> _WORK TO BE COMPLETED_:
Find every line in the records that holds the string "Chenin". Copy each one.

▬▬▬▬▬▬

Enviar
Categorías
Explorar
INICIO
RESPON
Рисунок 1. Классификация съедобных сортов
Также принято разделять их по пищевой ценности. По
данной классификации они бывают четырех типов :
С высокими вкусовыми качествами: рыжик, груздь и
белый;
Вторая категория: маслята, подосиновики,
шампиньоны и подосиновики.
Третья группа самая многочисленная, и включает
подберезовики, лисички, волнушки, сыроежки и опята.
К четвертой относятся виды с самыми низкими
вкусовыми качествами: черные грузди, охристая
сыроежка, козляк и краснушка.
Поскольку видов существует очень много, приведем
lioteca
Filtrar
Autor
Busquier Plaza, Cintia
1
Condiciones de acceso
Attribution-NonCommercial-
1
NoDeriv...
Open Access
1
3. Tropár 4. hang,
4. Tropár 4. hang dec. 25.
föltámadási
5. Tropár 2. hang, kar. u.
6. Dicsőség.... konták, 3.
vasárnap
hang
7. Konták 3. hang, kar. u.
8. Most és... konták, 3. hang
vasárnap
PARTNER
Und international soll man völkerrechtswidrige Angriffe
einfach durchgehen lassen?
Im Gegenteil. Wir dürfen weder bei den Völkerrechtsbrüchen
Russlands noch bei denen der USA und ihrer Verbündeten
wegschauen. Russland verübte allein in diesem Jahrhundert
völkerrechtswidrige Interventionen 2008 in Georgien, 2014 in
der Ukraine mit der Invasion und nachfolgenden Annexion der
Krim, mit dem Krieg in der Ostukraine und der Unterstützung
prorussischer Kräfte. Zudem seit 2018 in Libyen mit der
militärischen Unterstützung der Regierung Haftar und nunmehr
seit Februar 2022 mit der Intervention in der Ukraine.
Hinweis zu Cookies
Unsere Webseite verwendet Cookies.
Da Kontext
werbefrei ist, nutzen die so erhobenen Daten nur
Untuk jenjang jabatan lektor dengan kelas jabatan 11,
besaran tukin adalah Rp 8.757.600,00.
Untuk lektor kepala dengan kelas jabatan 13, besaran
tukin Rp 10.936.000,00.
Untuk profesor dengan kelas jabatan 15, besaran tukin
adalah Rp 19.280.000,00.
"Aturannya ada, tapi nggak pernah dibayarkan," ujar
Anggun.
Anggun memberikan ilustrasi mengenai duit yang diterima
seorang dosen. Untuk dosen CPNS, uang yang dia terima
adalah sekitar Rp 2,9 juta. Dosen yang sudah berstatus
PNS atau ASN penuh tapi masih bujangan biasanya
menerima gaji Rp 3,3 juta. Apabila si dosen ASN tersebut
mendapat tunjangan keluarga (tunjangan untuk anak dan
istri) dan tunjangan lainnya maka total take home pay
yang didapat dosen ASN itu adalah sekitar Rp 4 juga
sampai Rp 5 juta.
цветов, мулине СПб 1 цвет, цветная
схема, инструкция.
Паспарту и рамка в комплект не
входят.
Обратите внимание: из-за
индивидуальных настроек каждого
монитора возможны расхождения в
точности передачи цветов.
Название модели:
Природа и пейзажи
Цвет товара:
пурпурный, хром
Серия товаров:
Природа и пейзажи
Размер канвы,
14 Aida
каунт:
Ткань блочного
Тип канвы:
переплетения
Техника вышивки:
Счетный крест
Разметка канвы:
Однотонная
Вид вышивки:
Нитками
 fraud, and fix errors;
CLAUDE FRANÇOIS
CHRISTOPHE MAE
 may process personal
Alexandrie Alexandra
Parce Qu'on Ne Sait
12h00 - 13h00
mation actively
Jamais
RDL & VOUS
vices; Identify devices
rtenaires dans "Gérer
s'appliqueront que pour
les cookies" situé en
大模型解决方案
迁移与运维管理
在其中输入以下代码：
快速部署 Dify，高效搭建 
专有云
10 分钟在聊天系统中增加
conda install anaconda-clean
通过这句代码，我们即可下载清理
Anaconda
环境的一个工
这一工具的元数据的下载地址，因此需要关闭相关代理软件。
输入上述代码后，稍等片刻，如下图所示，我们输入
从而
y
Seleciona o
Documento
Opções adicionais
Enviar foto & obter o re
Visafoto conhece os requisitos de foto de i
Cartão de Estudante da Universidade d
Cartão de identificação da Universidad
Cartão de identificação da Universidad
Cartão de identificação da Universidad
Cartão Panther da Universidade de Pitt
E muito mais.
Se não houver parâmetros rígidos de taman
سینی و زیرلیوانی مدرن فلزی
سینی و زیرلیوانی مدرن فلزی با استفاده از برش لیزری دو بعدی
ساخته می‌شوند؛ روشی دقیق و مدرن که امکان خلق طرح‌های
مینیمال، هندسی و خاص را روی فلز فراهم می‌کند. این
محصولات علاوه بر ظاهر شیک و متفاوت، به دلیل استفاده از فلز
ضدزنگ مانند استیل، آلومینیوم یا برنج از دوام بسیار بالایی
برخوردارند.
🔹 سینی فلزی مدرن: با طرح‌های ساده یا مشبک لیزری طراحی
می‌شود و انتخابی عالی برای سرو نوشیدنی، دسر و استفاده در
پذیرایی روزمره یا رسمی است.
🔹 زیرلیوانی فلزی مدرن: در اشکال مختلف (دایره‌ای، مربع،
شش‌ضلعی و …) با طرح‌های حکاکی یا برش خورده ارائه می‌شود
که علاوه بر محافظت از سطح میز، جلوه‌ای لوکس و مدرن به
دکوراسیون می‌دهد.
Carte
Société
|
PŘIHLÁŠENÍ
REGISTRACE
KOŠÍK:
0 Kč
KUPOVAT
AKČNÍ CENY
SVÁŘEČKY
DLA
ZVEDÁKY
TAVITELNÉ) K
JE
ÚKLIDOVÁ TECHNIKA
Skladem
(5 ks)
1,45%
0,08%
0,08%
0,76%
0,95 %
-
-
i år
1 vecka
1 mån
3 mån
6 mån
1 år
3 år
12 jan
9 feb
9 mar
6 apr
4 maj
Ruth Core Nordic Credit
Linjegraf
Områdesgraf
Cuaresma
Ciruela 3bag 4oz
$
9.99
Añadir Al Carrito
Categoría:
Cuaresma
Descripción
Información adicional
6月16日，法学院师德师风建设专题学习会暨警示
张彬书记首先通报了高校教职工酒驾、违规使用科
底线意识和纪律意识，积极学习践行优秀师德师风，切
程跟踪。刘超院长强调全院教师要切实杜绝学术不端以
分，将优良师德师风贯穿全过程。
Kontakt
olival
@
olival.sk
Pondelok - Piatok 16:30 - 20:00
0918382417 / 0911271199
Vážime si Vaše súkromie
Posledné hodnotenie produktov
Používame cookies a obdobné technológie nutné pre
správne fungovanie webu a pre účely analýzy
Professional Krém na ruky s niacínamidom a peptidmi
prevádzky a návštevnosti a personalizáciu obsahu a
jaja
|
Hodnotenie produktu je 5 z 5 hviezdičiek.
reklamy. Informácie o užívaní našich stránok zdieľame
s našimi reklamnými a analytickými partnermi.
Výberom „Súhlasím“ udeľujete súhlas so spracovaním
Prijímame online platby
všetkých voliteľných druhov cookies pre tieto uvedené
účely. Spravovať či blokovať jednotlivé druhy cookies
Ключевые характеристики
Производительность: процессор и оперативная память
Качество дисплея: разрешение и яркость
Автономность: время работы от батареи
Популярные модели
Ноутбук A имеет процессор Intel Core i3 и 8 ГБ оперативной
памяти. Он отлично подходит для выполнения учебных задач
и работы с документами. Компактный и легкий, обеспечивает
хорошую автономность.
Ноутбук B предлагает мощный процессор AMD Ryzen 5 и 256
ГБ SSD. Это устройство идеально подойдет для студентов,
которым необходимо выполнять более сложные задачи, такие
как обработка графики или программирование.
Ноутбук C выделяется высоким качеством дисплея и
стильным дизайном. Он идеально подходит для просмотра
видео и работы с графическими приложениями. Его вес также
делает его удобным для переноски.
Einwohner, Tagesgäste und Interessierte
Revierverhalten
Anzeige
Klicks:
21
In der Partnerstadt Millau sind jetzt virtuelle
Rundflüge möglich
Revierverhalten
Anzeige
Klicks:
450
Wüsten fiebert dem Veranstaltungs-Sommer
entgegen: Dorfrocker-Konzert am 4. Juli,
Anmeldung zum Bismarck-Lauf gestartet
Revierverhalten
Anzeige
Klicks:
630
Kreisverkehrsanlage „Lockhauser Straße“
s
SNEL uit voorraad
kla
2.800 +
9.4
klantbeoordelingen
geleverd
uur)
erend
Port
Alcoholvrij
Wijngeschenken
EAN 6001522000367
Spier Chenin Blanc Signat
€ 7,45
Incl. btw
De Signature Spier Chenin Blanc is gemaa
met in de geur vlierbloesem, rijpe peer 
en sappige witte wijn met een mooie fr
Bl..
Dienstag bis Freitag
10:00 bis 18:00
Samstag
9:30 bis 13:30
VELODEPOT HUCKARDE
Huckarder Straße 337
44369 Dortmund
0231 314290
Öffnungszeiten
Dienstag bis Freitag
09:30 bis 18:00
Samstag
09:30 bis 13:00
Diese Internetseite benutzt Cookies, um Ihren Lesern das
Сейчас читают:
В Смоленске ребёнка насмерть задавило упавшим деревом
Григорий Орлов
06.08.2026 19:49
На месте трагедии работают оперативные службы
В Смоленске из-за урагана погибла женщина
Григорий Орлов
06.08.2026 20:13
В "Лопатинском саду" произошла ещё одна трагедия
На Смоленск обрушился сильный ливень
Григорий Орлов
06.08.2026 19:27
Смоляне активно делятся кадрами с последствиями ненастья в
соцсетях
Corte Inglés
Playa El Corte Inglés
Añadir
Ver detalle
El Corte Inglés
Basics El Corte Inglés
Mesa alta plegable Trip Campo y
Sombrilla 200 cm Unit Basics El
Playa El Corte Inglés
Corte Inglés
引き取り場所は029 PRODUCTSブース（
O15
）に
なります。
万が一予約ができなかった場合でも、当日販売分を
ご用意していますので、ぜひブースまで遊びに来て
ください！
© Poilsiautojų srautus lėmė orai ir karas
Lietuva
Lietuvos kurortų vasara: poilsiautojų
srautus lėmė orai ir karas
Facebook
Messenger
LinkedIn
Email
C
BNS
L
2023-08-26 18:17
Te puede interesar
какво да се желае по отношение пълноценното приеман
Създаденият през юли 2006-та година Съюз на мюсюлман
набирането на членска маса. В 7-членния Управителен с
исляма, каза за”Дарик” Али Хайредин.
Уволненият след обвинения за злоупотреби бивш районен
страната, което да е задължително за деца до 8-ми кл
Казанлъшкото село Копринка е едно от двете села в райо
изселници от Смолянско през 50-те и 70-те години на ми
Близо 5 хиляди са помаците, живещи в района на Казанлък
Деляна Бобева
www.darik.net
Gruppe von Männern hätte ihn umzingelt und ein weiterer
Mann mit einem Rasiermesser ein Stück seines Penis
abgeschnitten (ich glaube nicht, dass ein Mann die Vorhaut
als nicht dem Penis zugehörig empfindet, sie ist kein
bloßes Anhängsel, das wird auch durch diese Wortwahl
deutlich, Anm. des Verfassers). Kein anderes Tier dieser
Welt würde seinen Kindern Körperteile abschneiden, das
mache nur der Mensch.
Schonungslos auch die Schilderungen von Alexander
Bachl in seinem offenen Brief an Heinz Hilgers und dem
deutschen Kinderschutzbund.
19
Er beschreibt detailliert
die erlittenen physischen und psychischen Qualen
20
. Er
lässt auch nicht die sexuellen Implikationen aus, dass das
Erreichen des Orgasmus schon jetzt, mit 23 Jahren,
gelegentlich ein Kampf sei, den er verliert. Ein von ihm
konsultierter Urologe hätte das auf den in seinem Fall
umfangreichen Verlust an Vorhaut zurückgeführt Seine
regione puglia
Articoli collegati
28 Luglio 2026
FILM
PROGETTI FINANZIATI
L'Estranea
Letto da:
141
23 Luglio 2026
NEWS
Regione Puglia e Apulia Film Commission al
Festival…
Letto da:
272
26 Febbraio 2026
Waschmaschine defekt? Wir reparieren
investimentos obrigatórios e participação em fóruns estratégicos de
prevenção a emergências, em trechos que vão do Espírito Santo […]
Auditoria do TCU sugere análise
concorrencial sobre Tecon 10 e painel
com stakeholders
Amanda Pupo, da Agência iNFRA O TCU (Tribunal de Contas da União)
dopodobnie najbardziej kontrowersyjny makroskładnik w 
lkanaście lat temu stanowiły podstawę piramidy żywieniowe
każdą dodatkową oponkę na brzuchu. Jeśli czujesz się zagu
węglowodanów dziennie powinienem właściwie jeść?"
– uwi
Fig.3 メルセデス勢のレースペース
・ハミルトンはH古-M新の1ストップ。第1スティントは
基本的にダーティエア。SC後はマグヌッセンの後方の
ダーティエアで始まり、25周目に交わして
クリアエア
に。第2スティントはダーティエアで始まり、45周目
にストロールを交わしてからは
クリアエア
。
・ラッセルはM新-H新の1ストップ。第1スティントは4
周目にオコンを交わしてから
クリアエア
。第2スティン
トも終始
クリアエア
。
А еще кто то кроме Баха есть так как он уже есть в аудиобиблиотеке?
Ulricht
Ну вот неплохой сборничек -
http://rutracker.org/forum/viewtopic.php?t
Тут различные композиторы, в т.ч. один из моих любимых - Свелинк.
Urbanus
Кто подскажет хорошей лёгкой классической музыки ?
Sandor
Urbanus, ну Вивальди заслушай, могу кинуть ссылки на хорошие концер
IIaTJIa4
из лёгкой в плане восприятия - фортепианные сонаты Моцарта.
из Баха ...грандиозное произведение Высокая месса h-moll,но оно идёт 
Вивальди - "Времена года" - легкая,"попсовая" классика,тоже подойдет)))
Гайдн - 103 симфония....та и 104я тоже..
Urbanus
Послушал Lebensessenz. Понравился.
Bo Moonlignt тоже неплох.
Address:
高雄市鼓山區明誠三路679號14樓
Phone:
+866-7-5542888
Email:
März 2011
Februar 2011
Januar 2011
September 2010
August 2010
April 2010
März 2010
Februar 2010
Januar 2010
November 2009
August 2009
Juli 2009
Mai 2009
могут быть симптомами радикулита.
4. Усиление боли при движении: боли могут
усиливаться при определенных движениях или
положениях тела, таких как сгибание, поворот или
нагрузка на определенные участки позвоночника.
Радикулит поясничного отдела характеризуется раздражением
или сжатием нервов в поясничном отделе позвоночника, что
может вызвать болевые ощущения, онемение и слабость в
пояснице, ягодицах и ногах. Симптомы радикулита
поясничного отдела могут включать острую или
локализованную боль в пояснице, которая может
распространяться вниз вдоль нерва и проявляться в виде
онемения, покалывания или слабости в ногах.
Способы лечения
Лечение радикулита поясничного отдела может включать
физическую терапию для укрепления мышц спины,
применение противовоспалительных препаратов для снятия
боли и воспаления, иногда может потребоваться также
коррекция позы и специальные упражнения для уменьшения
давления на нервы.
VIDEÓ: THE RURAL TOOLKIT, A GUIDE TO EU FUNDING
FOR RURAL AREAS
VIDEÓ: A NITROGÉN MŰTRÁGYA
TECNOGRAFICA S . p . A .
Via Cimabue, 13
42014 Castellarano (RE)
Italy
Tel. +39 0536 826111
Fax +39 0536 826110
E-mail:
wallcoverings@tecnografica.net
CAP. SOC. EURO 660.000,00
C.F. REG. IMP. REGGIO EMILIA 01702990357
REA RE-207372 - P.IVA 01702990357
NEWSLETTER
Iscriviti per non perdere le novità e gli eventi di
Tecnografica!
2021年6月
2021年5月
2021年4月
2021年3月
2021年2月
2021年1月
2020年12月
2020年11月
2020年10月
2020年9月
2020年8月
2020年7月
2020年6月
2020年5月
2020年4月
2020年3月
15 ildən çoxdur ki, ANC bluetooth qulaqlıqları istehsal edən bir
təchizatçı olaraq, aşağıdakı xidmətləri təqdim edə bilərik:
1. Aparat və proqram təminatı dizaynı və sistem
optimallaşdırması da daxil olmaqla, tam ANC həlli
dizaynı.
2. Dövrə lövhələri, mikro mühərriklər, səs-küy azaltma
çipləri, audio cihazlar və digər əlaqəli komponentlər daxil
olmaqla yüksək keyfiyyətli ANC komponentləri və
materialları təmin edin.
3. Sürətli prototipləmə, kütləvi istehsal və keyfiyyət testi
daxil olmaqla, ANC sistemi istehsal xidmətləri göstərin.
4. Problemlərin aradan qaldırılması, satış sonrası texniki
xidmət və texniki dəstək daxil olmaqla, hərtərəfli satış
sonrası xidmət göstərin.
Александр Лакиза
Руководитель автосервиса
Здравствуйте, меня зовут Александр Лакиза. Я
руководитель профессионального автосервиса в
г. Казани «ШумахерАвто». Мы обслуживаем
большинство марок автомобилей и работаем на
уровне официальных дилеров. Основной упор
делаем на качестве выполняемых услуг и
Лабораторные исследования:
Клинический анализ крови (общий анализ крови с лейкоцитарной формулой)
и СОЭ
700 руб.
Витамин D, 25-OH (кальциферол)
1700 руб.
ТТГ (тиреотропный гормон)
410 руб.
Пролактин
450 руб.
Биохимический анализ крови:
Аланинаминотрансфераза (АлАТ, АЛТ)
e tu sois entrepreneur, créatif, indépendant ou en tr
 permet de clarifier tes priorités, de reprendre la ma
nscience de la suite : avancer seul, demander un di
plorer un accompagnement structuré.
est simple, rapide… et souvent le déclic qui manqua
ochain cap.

▬▬▬▬▬▬

> _REPLY TO THE EXERCISE_:
Spier Chenin Blanc Signat
De Signature Spier Chenin Blanc is gemaa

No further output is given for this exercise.